O líder cubano, Fidel Castro, de 79 anos, sofreu uma crise intestinal com sangramento e foi submetido a uma complicada operação, informou ontem à noite a TV cubana, ao divulgar uma carta que teria sido escrita por ele para comunicar ter transmitido o poder, em caráter provisório, a seu irmão mais novo, Raúl Castro, de 75 anos.

A carta dá a entender que Fidel já passou pela cirurgia.

Ministro da Defesa e primeiro vice-presidente, Raúl é o nº 2 do regime e sucessor designado pela Constituição, em caso de ausência ou morte de Fidel. Ontem Raúl assumiu a presidência do Conselho Executivo do Estado, a Secretaria-Geral do Partido Comunista e o comando das Forças Armadas. Mas não apareceu em público.

Desde que assumiu o poder, em janeiro de 1959, é a primeira vez que Fidel transfere os cargos para outra pessoa. Ele completará 80 anos no dia 13 e é o segundo chefe de Estado há mais tempo no poder no mundo, só perdendo para a rainha Elizabeth, da Grã-Bretanha - que foi coroada em 1952, mas não exerce de fato o Poder Executivo. A saúde de Fidel passou a ser motivo de fortes especulações em 2001, quando ele desmaiou em público durante um discurso, e novamente em 2004, quando tropeçou e caiu após discursar, fraturando um joelho e um braço.

Na carta, lida por seu secretário, Carlos Valenciaga, Fidel afirma ter sofrido sangramento gastrointestinal, aparentemente causado por stress extremo em suas recentes aparições públicas na Argentina (onde participou da cúpula do Mercosul no dia 21 e discursou no frio por mais de três horas) e em Cuba (nos atos de quarta-feira pelo aniversário do assalto ao Quartel Moncada, início da Revolução Cubana). Essa foi a última vez em que foi visto em público.

"A operação me obriga a permanecer várias semanas afastado das minhas responsabilidades e cargos", afirmou ele na carta, segundo Valenciaga. Fidel também pediu o adiamento da celebração de seus 80 anos para 2 de dezembro, data da comemoração do 50 º aniversário do início da luta armada revolucionária.
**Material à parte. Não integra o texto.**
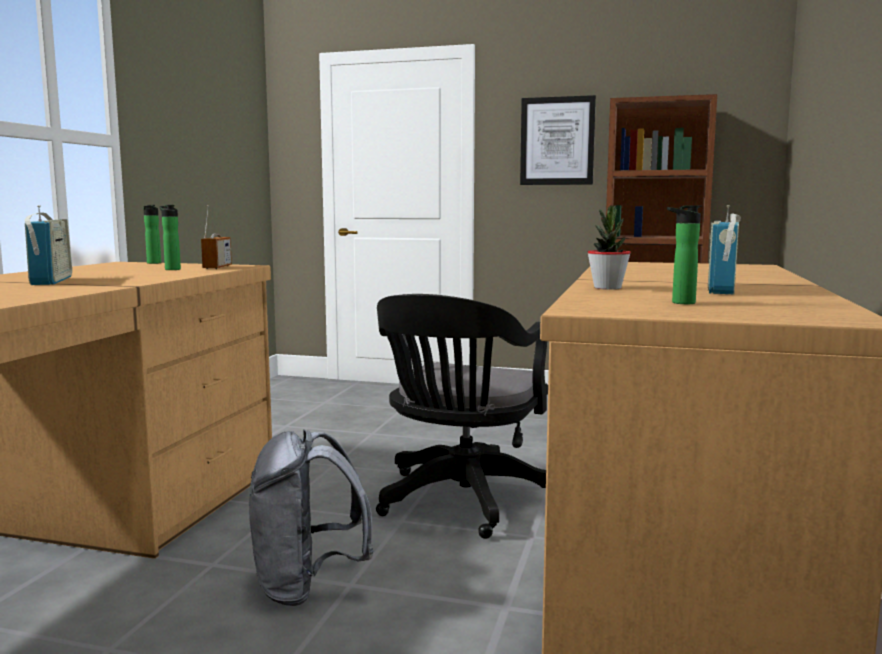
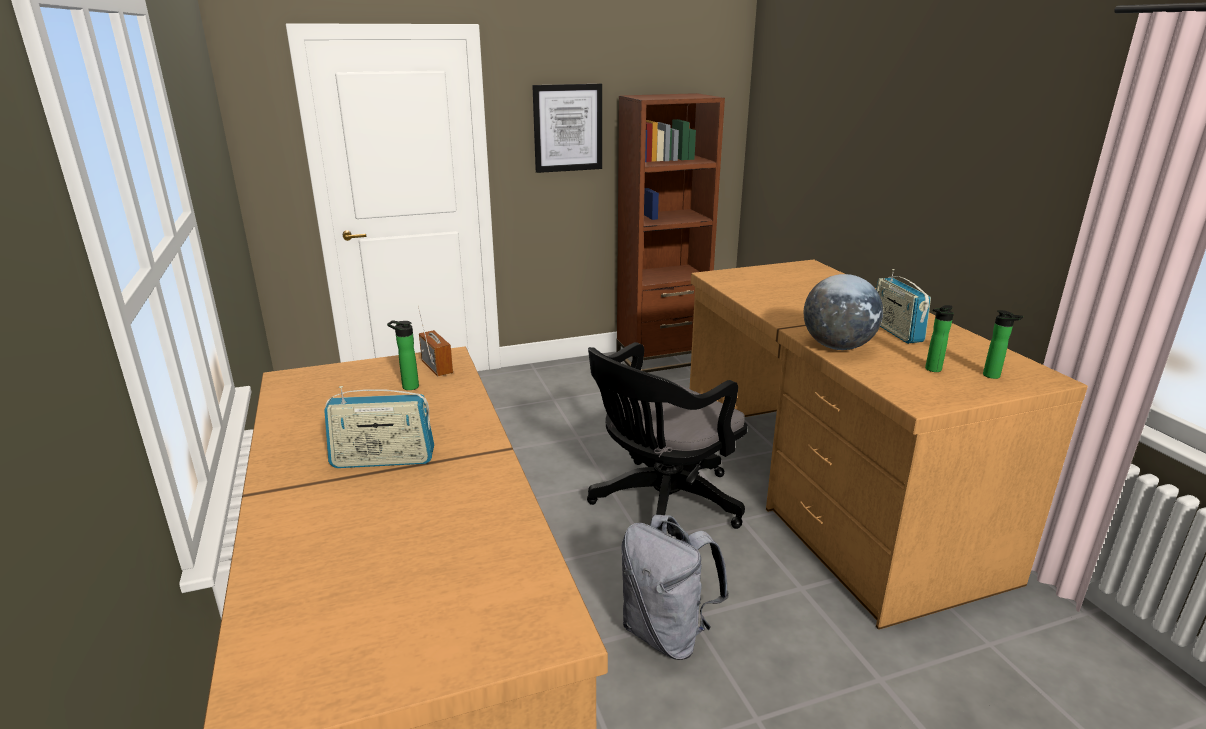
camera: 35 degrees left, 15 degrees up
(51, 280) = (383, 460): radio -> radio turned 135 degrees clockwise
(153, 263) = (330, 370): bottle -> bottle (994, 376)
(462, 502) = (660, 505): black office chair -> black office chair turned 60 degrees clockwise
(607, 288) = (837, 347): potted plant -> globe

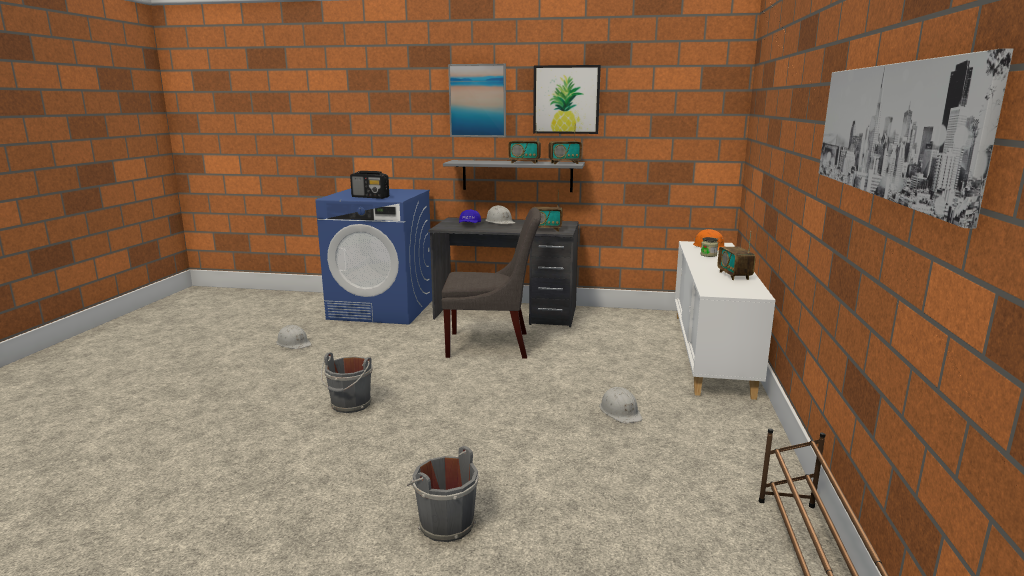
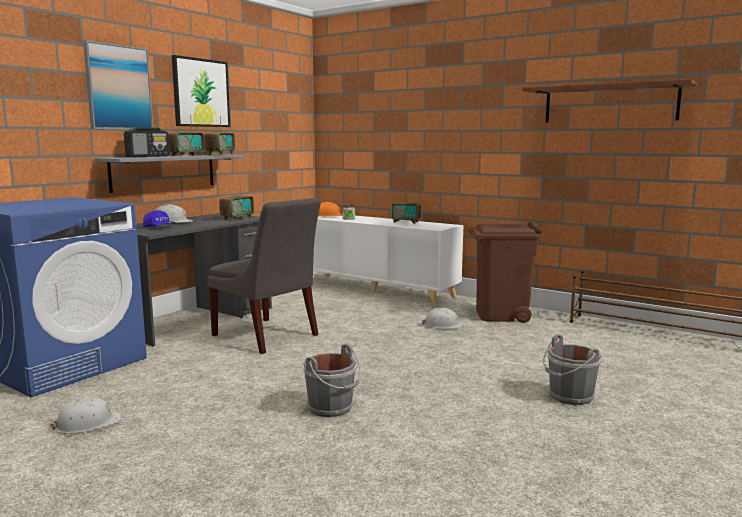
camera: 65 degrees left, 5 degrees down
(370, 197) = (68, 206): radio -> radio (148, 156)
(493, 345) = (267, 336): grey chair -> grey chair turned 105 degrees clockwise
(715, 441) = (501, 315): none -> brown trash can
(891, 130) = (609, 104): picture -> brown shelf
Mas manteve a realização da cúpula do Movimento dos Países Não-Alinhados para setembro, em Havana.

Ele pediu aos cubanos que se mantenham em guarda diante de qualquer possibilidade de manobra dos EUA - seu grande inimigo, situado a apenas 150 quilômetros de distância. "Não tenho a menor dúvida de que nosso povo lutará até a última gota de sangue para defender esta e outras idéias e medidas necessárias para proteger este processo histórico."
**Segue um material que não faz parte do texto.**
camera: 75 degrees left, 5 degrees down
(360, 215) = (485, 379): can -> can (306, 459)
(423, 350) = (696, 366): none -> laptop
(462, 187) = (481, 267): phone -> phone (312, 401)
Durante as celebrações da semana passada em Cuba, Fidel declarou para 100 mil pessoas em um ato em Bayamo, leste do país, que os EUA não precisavam se assustar, pois não pensava em permanecer no poder até os 100 anos. Também disse que há cada vez mais cubanos centenários graças aos avanços sociais da revolução. "Mas não se assustem vizinhos do norte (EUA), pois não estou pensando em exercer funções nessa idade", disse, no discurso de duas horas e meia. Ele também afirmou que está no poder contra sua vontade. "Nunca lutei para isso. Mas lutarei, toda minha vida, até o último segundo enquanto tiver o uso da razão, para fazer algo bom, algo útil."

Na cúpula do Mercosul, em Córdoba, na Argentina, Fidel alertou os outros presidentes sobre o perigo externo que ameaça a união do bloco: "Esse foi um dos motivos pelos quais vim aqui."
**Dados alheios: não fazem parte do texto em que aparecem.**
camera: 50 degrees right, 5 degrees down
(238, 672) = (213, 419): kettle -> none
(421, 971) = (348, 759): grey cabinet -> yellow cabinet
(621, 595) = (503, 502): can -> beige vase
A TV cubana informou que os outros cargos ocupados por Fidel serão preenchidos por membros do governo e do birô político do Partido Comunista. O vice-presidente do país, Carlos Lage, o presidente do Banco de Cuba, Francisco Soberón, e o chanceler Felipe Pérez Roque, se ocuparão da política energética e supervisionarão os fundos para a saúde, educação e energia, consideradas as três prioridades da revolução.

ESTADOS UNIDOS

Apenas algumas semanas atrás, um relatório de uma comissão americana pediu que o governo dê assistência a Cuba depois da morte de Fidel, para apoiar um governo de transição e ajudar a caminhar rumo à democracia. O estudo foi feito pela Comissão de Assistência para Libertar Cuba, grupo interdepartamental criado em 2003 e co-chefiado pela secretária de Estado, Condoleezza Rice, e o secretário do Comércio, Carlos Gutierrez, um cubano-americano.